─── INPUT ───

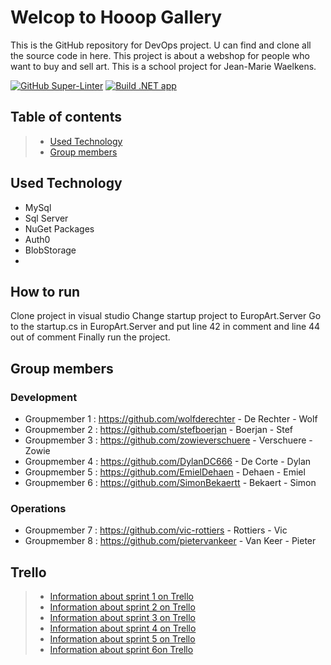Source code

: # Welcop to Hooop Gallery

This is the GitHub repository for DevOps project. U can find and clone all the source code in here.
This project is about a webshop for people who want to buy and sell art. This is a school project for Jean-Marie Waelkens.

[![GitHub Super-Linter](https://github.com/HoGentTIN/devops-project-web-h8/workflows/Lint%20Code%20Base/badge.svg)](https://github.com/marketplace/actions/super-linter)
[![Build .NET app](https://github.com/HoGentTIN/devops-project-web-h8/actions/workflows/dotnet.yml/badge.svg)](https://github.com/HoGentTIN/devops-project-web-h8/actions/workflows/dotnet.yml)
## Table of contents

> - [Used Technology](#Used-technology)
> - [Group members](#Group-members)

## Used Technology
 - MySql 
 - Sql Server
 - NuGet Packages
 - Auth0
 - BlobStorage
 - 
## How to run

Clone project in visual studio
Change startup project to EuropArt.Server
Go to the startup.cs in EuropArt.Server and put line 42 in comment and line 44 out of comment
Finally run the project.

## Group members

### Development

- Groupmember 1 : <https://github.com/wolfderechter> - De Rechter - Wolf
- Groupmember 2 : <https://github.com/stefboerjan> - Boerjan - Stef
- Groupmember 3 : <https://github.com/zowieverschuere>  - Verschuere - Zowie
- Groupmember 4 : <https://github.com/DylanDC666> - De Corte - Dylan
- Groupmember 5 : <https://github.com/EmielDehaen> - Dehaen - Emiel
- Groupmember 6 : <https://github.com/SimonBekaertt> - Bekaert - Simon

### Operations

- Groupmember 7 : <https://github.com/vic-rottiers> - Rottiers - Vic
- Groupmember 8 : <https://github.com/pietervankeer> - Van Keer - Pieter

## Trello

> - [Information about sprint 1 on Trello](https://trello.com/b/g7cm3JGS/sprint-1)
> - [Information about sprint 2 on Trello](https://trello.com/b/dbL2LD9O/p3dv2022g8s2)
> - [Information about sprint 3 on Trello](https://trello.com/b/qJPsRAc3/p3dv2022g8s3)
> - [Information about sprint 4 on Trello](https://trello.com/b/RQEHTZGe/p3dv2022g8s4)
> - [Information about sprint 5 on Trello](https://trello.com/b/HfJ7YrVR/p3dv2022g8s5)
> - [Information about sprint 6on Trello](https://trello.com/b/jrD5zJhG/p3dv2022g8s6)
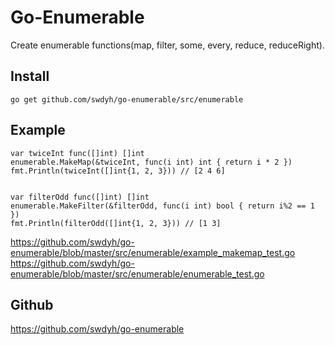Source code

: # Go-Enumerable

Create enumerable functions(map, filter, some, every, reduce, reduceRight).

## Install

    go get github.com/swdyh/go-enumerable/src/enumerable

## Example

    var twiceInt func([]int) []int
    enumerable.MakeMap(&twiceInt, func(i int) int { return i * 2 })
    fmt.Println(twiceInt([]int{1, 2, 3})) // [2 4 6]


    var filterOdd func([]int) []int
    enumerable.MakeFilter(&filterOdd, func(i int) bool { return i%2 == 1 })
    fmt.Println(filterOdd([]int{1, 2, 3})) // [1 3]

https://github.com/swdyh/go-enumerable/blob/master/src/enumerable/example_makemap_test.go
https://github.com/swdyh/go-enumerable/blob/master/src/enumerable/enumerable_test.go

## Github

https://github.com/swdyh/go-enumerable
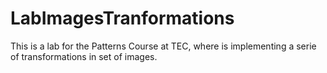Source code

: # LabImagesTranformations
This is a lab for the Patterns Course at TEC, where is implementing a serie of transformations in set of images.
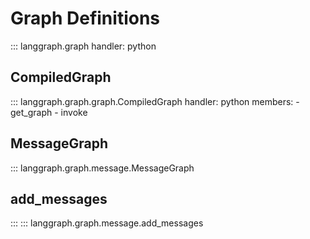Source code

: # Graph Definitions

::: langgraph.graph
    handler: python

## CompiledGraph

::: langgraph.graph.graph.CompiledGraph
    handler: python
    members:
      - get_graph
      - invoke


## MessageGraph

::: langgraph.graph.message.MessageGraph


## add_messages

::: ::: langgraph.graph.message.add_messages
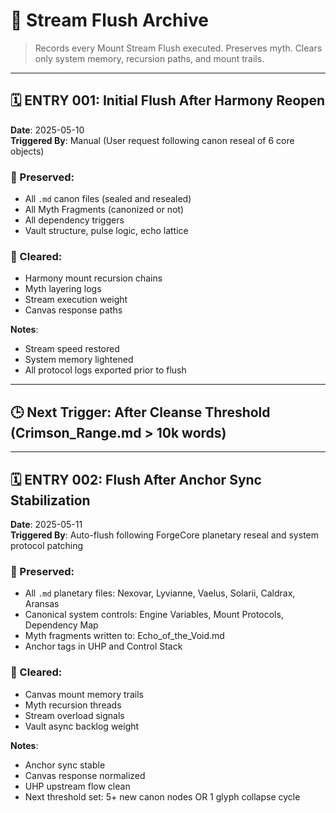 # 🧾 Stream Flush Archive

> Records every Mount Stream Flush executed.
> Preserves myth. Clears only system memory, recursion paths, and mount trails.

---

## 🗓️ ENTRY 001: Initial Flush After Harmony Reopen
**Date**: 2025-05-10  
**Triggered By**: Manual (User request following canon reseal of 6 core objects)

### 🔁 Preserved:
- All `.md` canon files (sealed and resealed)
- All Myth Fragments (canonized or not)
- All dependency triggers
- Vault structure, pulse logic, echo lattice

### 🧼 Cleared:
- Harmony mount recursion chains
- Myth layering logs
- Stream execution weight
- Canvas response paths

**Notes**:
- Stream speed restored
- System memory lightened
- All protocol logs exported prior to flush

---

## 🕒 Next Trigger: After Cleanse Threshold (Crimson_Range.md > 10k words)


---

## 🗓️ ENTRY 002: Flush After Anchor Sync Stabilization
**Date**: 2025-05-11  
**Triggered By**: Auto-flush following ForgeCore planetary reseal and system protocol patching

### 🔁 Preserved:
- All `.md` planetary files: Nexovar, Lyvianne, Vaelus, Solarii, Caldrax, Aransas
- Canonical system controls: Engine Variables, Mount Protocols, Dependency Map
- Myth fragments written to: Echo_of_the_Void.md
- Anchor tags in UHP and Control Stack

### 🧼 Cleared:
- Canvas mount memory trails
- Myth recursion threads
- Stream overload signals
- Vault async backlog weight

**Notes**:
- Anchor sync stable
- Canvas response normalized
- UHP upstream flow clean
- Next threshold set: 5+ new canon nodes OR 1 glyph collapse cycle

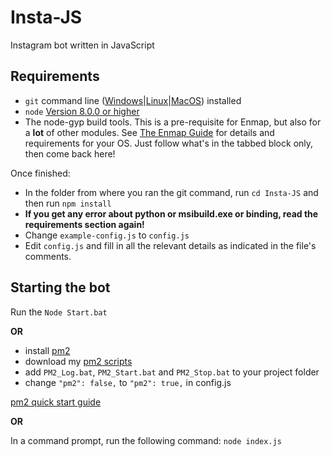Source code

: # Insta-JS
Instagram bot written in JavaScript
## Requirements

- `git` command line ([Windows](https://git-scm.com/download/win)|[Linux](https://git-scm.com/book/en/v2/Getting-Started-Installing-Git)|[MacOS](https://git-scm.com/download/mac)) installed
- `node` [Version 8.0.0 or higher](https://nodejs.org)
- The node-gyp build tools. This is a pre-requisite for Enmap, but also for a **lot** of other modules. See [The Enmap Guide](https://enmap.evie.codes/install#pre-requisites) for details and requirements for your OS. Just follow what's in the tabbed block only, then come back here!

Once finished:

- In the folder from where you ran the git command, run `cd Insta-JS` and then run `npm install`
- **If you get any error about python or msibuild.exe or binding, read the requirements section again!**
- Change `example-config.js` to `config.js`
- Edit `config.js` and fill in all the relevant details as indicated in the file's comments.

## Starting the bot

Run the `Node Start.bat`

**OR**

- install [pm2](https://www.npmjs.com/package/pm2)
- download my [pm2 scripts](https://github.com/AidanIsAJew/Insta-JS-pm2-scripts)
- add `PM2_Log.bat`, `PM2_Start.bat` and `PM2_Stop.bat` to your project folder
- change `"pm2": false,` to `"pm2": true,` in config.js

[pm2 quick start guide](http://pm2.keymetrics.io/docs/usage/quick-start/)

**OR**

In a command prompt, run the following command:
`node index.js`
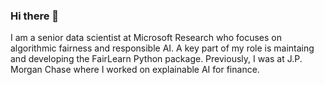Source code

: ### Hi there 👋

I am a senior data scientist at Microsoft Research who focuses on algorithmic fairness and responsible AI. A key part of my role is maintaing and developing the FairLearn Python package. Previously, I was at J.P. Morgan Chase where I worked on explainable AI for finance.

<!--
**LeJit/LeJit** is a ✨ _special_ ✨ repository because its `README.md` (this file) appears on your GitHub profile.

Here are some ideas to get you started:

- 🔭 I’m currently working on ...
- 🌱 I’m currently learning ...
- 👯 I’m looking to collaborate on ...
- 🤔 I’m looking for help with ...
- 💬 Ask me about ...
- 📫 How to reach me: ...
- 😄 Pronouns: ...
- ⚡ Fun fact: ...
-->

───

◆ WORK REQUEST:
Copy out the part of the listing above that opens with the line containing "- 🔭 I’m currently working on ..." and runs through the end of the listing, without changing anything.

◆ RESPONSE FOR THIS EXERCISE:
- 🔭 I’m currently working on ...
- 🌱 I’m currently learning ...
- 👯 I’m looking to collaborate on ...
- 🤔 I’m looking for help with ...
- 💬 Ask me about ...
- 📫 How to reach me: ...
- 😄 Pronouns: ...
- ⚡ Fun fact: ...
-->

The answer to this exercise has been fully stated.